Henry Carter Adams


Henry Carter Adams was a U.S. economist and Professor of Political Economy and finance at the University of Michigan.

Biography

Adams was born in Davenport, Iowa to Elizabeth Douglass and Ephraim Adams, a missionary of the "Iowa Band" from New England. He graduated from Iowa College, now called Grinnell College, which was co-founded by his father.
He went to Andover Theological School, then studied in Heidelberg and Berlin for two years, before he went to Johns Hopkins University, where he made Ph.D. in 1878. Adams' degree was one of the first four PhDs to be awarded by Hopkins, which opened in 1876. In 1890, he married Bertha Wright and they had three sons, Henry C. Adams, Jr., Theodore W. Adams, and Thomas H. Adams.
Adams became a lecturer at the Johns Hopkins University from 1880 to 1882. He was afterwards a lecturer in Cornell University. While at Cornell, he delivered an address on "The Labor Problem," which resulted in his dismissal from the Cornell faculty when a critic accused him of "sapping the foundations of our society." He also became statistician to the Interstate Commerce Commission and was in charge of the transportation department in the 1900 census.
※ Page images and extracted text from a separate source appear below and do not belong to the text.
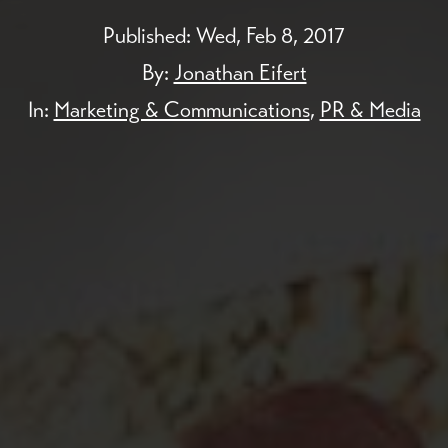
Published:
Wed, Feb 8, 2017
By:
Jonathan Eifert
In:
Marketing & Communications
,
PR & Media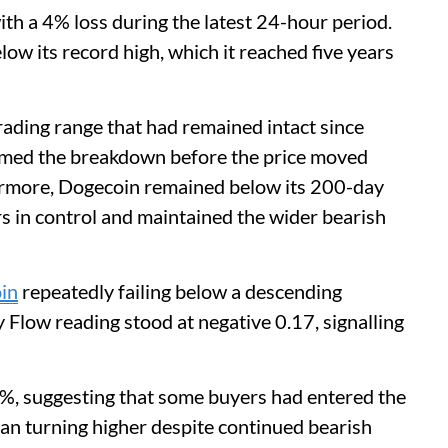
ith a 4% loss during the latest 24-hour period.
 its record high, which it reached five years
rading range that had remained intact since
rmed the breakdown before the price moved
ermore, Dogecoin remained below its 200-day
rs in control and maintained the wider bearish
in
repeatedly failing below a descending
Flow reading stood at negative 0.17, signalling
5%, suggesting that some buyers had entered the
n turning higher despite continued bearish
In 1887, he became professor of political economy and finance at the University of Michigan, and taught there until 1921, becoming head of the newly created Department of Economics in his first year at Michigan. "For him economics was more than a study of data and statistics; he saw it as the very bone and sinews of our national life...." At Michigan, he also worked with John Dewey.
Adams died in 1921 in Ann Arbor, Michigan.